## REQUIRED WORK
When a line in the entries contains the word "class", copy that line in full.

BEGIN SOURCE INFORMATION

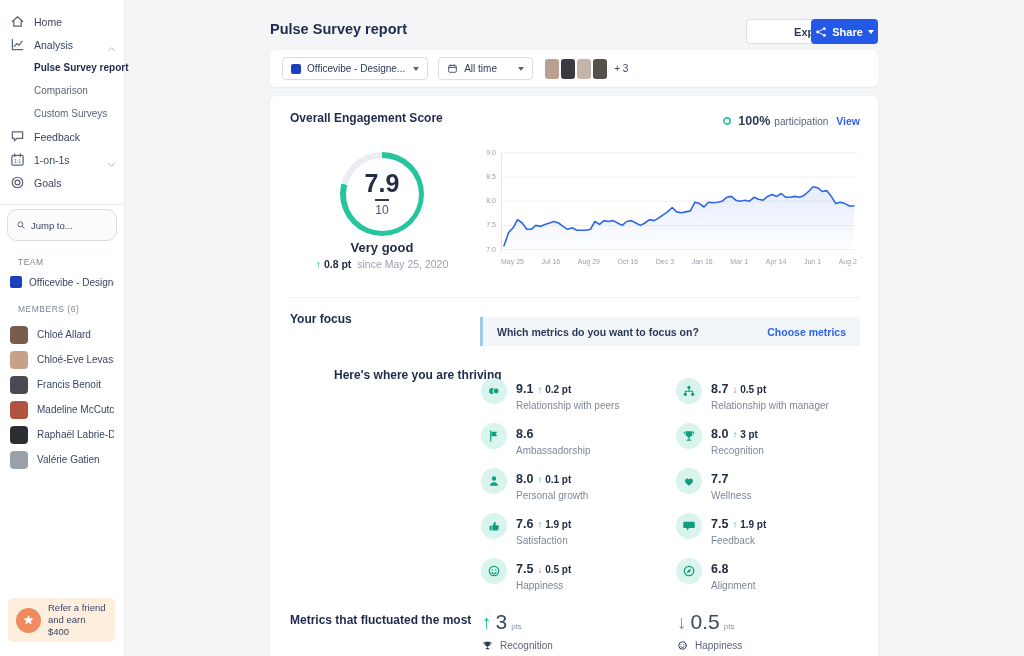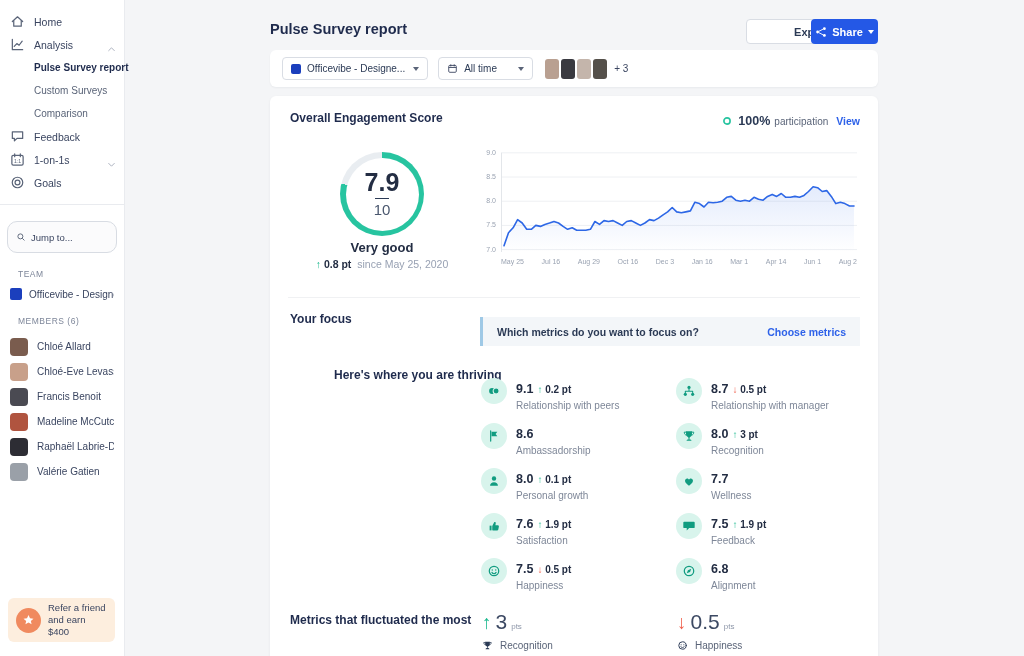--- a/index.html
+++ b/index.html
@@ -171,8 +171,8 @@
             </svg></span>
         </div>
         <div class="nav-child active">Pulse Survey report</div>
+        <div class="nav-child">Comparison</div>
         <div class="nav-child">Custom Surveys</div>
-        <div class="nav-child">Comparison</div>
         <div class="nav-row">
           <span class="nicon"><svg class="" viewBox="0 0 16 16" fill="none" stroke="currentColor" stroke-width="1.3" stroke-linejoin="round" stroke-linecap="round">
               <path d="M2.5 3h11v7h-6l-2.8 2.6V10H2.5z"></path>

END SOURCE INFORMATION

## EXERCISE ANSWER
         <div class="nav-child active">Pulse Survey report</div>
+        <div class="nav-child">Comparison</div>
         <div class="nav-child">Custom Surveys</div>
-        <div class="nav-child">Comparison</div>
         <div class="nav-row">
           <span class="nicon"><svg class="" viewBox="0 0 16 16" fill="none" stroke="currentColor" stroke-width="1.3" stroke-linejoin="round" stroke-linecap="round">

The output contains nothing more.